**ESERCIZI PROPOSTI**
[1] Nell'elenco, riscriva le righe a partire da quella che contiene "Provide list of" e fino a quella che contiene "building: (17, 388)", sostituendo "coordinates" con "positions" e lasciando invariato tutto il resto.
[2] Prosegua il testo sul lago di Urmia dopo l'ultima frase riportata.

**BRANO DI RIFERIMENTO**
Aggiornamento: 3 giu 2020

Il lago di Urmia era, una volta, una delle mete turistiche più interessanti dell’Iran settentrionale, tra le provincie dell’Azerbijan Orientale ed Occidentale. (noi non l’abbiamo ancora visto…con i deserti siamo ben piazzati, ma con i laghi siamo rimasti indietro:-D)



Collocato tra le città di Tabriz e Urmia, è un grande lago salato, negli anni novanta il più grande del paese. Come il Mar Caspio, è un bacino endoreico, il che significa che non ha fiumi emissari.



Al tempo della sua massima estensione, negli anni ’90, la superficie d’acqua del lago si estendeva per 5200 kmq, il lago era lungo 140 km e largo 55, con una profondità media di 16 metri.

Era talmente bello che è stato classificato come Parco Naturale Nazionale e area protetta di particolare pregio per l’Unesco.


Ma poi, è successo qualcosa. Qualcosa di molto grave.


La siccità prolungata, l’aumento dell’evaporazione, la costruzione di dighe sui fiumi immissari, l’uso non regolato delle falde acquifere ha fatto sì che nel 2013 le acque si siano ridotte al 10% della superficie originaria ed a 1/60 del volume: una autentica catastrofe ambientale, simile a quanto accaduto al lago Aral in Asia centrale. L’immagine qui sotto evidenzia come la superficie del lago di Urmia si sia spaventosamente ridotta nel trentennio 1984-2014. (La barretta marrone sotto quel che resta dell'acqua è un ponte: ne parleremo nell'ultima parte di questo post).




IL PROGETTO DI SOLMAZ DARYANI

Solmaz Daryani, nata a Tabriz nel 1989, è una fotografa iraniana conosciuta per la sua attenzione e la sua ricerca sui temi dei cambiamenti climatici e delle crisi idriche, sull’identità umana e sull’ambiente, componente attiva del collettivo “Women Photograph”.

Il suo lavoro più noto, iniziato nel 2014 e costantemente in divenire, è “The eyes of the hearth -The death of Lake Urmia” (Gli occhi della Terra – la morte del lago di Urmia) con il quale documenta la catastrofe ecologica che ha colpito il lago, in particolare nel secondo decennio di questo secolo.

(Estratto del dataset)
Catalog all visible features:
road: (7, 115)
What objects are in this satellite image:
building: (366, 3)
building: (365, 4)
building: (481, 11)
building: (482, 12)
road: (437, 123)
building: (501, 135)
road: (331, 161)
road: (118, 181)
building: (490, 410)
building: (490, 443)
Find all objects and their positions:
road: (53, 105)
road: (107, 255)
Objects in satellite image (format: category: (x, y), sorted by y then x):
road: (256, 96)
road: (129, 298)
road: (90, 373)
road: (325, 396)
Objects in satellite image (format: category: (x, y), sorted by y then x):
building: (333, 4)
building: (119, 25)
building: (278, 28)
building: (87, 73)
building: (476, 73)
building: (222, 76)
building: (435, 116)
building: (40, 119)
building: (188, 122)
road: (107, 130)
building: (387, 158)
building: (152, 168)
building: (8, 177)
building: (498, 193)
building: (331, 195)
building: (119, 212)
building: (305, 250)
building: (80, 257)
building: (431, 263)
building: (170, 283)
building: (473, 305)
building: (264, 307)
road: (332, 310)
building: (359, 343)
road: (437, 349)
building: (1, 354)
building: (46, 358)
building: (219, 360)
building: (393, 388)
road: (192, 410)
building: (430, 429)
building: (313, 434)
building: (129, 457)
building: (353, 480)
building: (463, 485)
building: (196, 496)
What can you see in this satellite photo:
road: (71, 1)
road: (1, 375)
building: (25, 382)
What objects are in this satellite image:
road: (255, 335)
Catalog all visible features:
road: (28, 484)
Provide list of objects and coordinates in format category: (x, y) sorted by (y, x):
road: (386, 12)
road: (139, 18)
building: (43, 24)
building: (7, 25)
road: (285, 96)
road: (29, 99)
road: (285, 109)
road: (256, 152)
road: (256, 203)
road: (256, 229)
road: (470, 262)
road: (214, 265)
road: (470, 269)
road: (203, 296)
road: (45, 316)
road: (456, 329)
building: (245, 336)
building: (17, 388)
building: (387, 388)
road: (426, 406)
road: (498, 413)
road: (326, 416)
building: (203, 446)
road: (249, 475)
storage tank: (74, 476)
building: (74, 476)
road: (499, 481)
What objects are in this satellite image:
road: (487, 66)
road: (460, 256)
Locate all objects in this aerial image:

**SOLUZIONI PER ESERCIZIO**
[1]
Provide list of objects and positions in format category: (x, y) sorted by (y, x):
road: (386, 12)
road: (139, 18)
building: (43, 24)
building: (7, 25)
road: (285, 96)
road: (29, 99)
road: (285, 109)
road: (256, 152)
road: (256, 203)
road: (256, 229)
road: (470, 262)
road: (214, 265)
road: (470, 269)
road: (203, 296)
road: (45, 316)
road: (456, 329)
building: (245, 336)
building: (17, 388)

[2]
Il lavoro di Solmaz sul lago Urmia è intimamente legato con la sua biografia.

Suo nonno, infatti, possedeva un albergo sulle rive del lago, nella cittadina portuale di Sharafkhane, un tempo il più importante e fiorente porto costiero del lago nel sua parte nordorientale, oggi lontanissima dall’acqua ed ormai abbandonata.

Il nonno viveva affittando le stanze, e curava un rigoglioso giardino nei pressi del lago: oggi è tutto abbandonato ed in rovina. I giardini sono morti a causa dell’eccessivo aumento della salinità della poca acqua rimasta per irrigare.

Il turismo, anche quello locale, ha ormai abbandonato da tempo il lago: restano soltanto le gite per osservare il disastro, e scattarsi dei selfie con le desolate distese di sale sullo sfondo.

Le foto più significative del lavoro di Solmaz sono disponibili sul suo sito.


Foto di Solmaz Daryani

Molte meno persone di un tempo vengono a visitare il lago. Paradossalmente, questo consente alle donne di fare il bagno in tranquillità, dopo aver camminato per 3-4 km dalla costa fino a raggiungere quel che resta del lago.


Il prosciugamento del lago, il crollo del turismo e il tracollo delle attività economiche ha fatto sì che molta della popolazione si sia spostata nelle città, provocando lo spopolamento di quelle che una volta erano le rive del lago, che hanno ormai il 30% degli abitanti rispetto agli anni 90.


Il villaggio turistico abbandonato di Haft-Chehsmeh. Foto di Solmaz Daryani

Di conseguenza, anche i servizi di trasporto sono stati ridotti, ed ai pochi abitanti capita di dover camminare per ore per spostarsi e raggiungere le fermate del servizio pubblico.


Una fermata dell'autobus lungo la costa. Foto di Solmaz Daryani

Molti iraniani sono convinti del valore benefico dei bagni di sale nel lago. Foto di Ali Hamed Haghdust

IL LAGO AVRA’ UN FUTURO?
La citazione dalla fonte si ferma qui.